As Star points out, the parameters are listed in the order fittype shows them. So, here, they are {a,b,d,s}. I'll need to guess which order those bounds should lie in, and what intelligently chosen starting values should be.
a we know should lie in the interval [0,1]. It is a coefficient that trades the two exponential terms off between each other. A start value of 0.5 is probably reasonable.
b is an exponential rate parameter. It should ALWAYS be positive here, but because you are dividing x by b, we will expect b to be on the order of 10 to maybe 100.
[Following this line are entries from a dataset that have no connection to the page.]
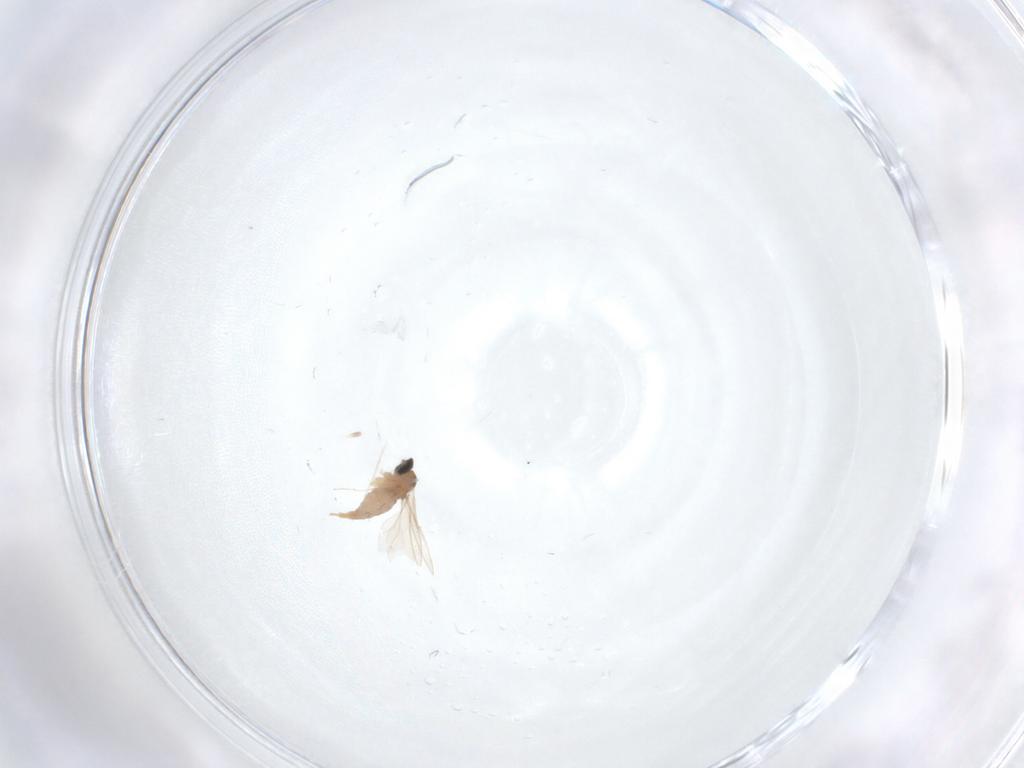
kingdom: Animalia
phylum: Arthropoda
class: Insecta
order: Diptera
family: Cecidomyiidae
d is also an exponential rate parameter. It should ALWAYS be positive here, but because you are dividing x by d, we will expect d to be on the order of 10 to maybe 100. It is VERY important to note that the starting value for b and d should NOT be the same. That will often blow many fitting tools out of the water! Never use the same rate constant for two exponential terms.
s is a multiplicative constant, scaling the entire problem. Since your y values are on the order of 10000 to 60000, a start point of 60000 seems reasonable.
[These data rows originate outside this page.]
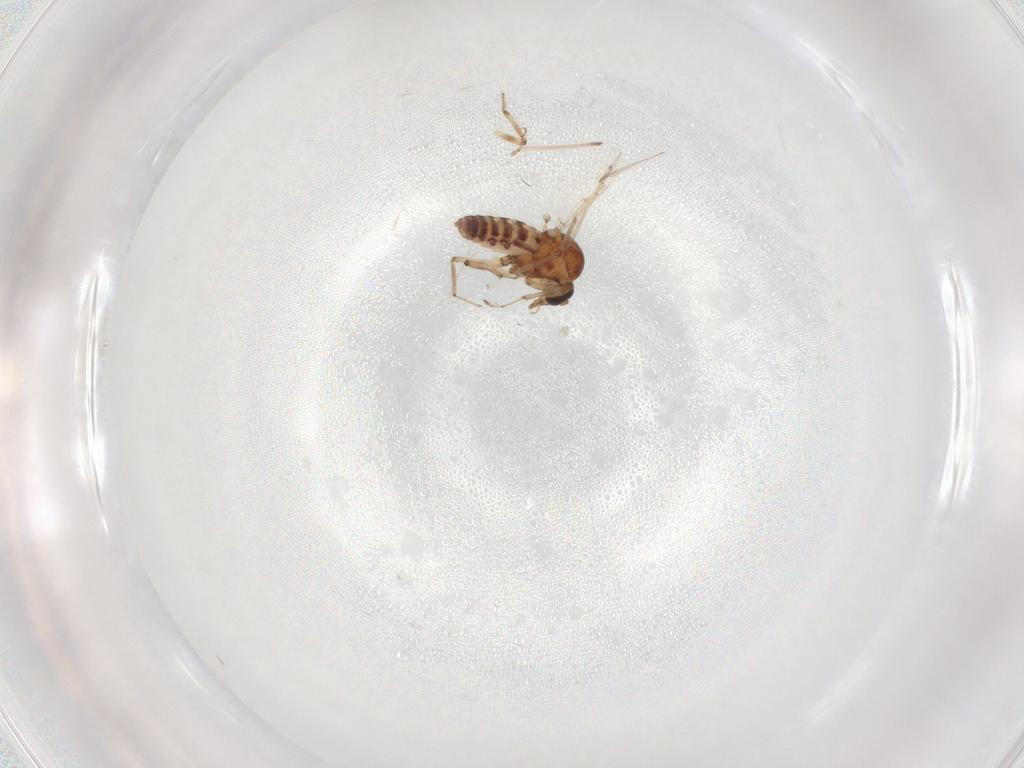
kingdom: Animalia
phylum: Arthropoda
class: Insecta
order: Diptera
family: Ceratopogonidae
opts = fitoptions( 'Method', 'NonlinearLeastSquares', 'StartPoint', [ 0.5, 100, 1000, 60000], 'Upper', [1, 2000, 2000, inf], 'Lower', [0, 1, 1, 10000]);
[fitresult2, gof2] = fit(x2,cast(y2, "double"),ft,opts)
fitresult2 =
General model: fitresult2(x) = s*(a*exp(-x/b)+(1-a)*exp(-x/d)) Coefficients (with 95% confidence bounds): a = 0.8509 (0.7982, 0.9036) b = 13.17 (11.66, 14.67) d = 71.5 (49.87, 93.13) s = 9.286e+04 (8.916e+04, 9.655e+04)
gof2 = struct with fields:
sse: 7.0338e+05 rsquare: 0.9998 dfe: 6 adjrsquare: 0.9997 rmse: 342.3891
plot(fitresult2,x2,y2)
And that fit looks eminently reasonable! The RMSE is pretty small, and the R^2 coefficient is also near 1, not that I ever give a tinker's damn about numbers like that. If the fit looks good, then it is good. Your eye is a far better measure of goodness of fit than some scalar number. Trust your eyes.
As you can see, what matters a lot is the start point, but more importantly that you have the bounds and starting values in the CORRECT ORDER for the parameters. Don't just guess which order they might be in. You can read it off directly from the fittype return.
Were I to look further into this the huge variation in y suggests that additive errors may not be the best choice. I might consider a weighted model perhaps, or even a log transformation to fit in terms of a proportional error structure. But that fit seems reasonable.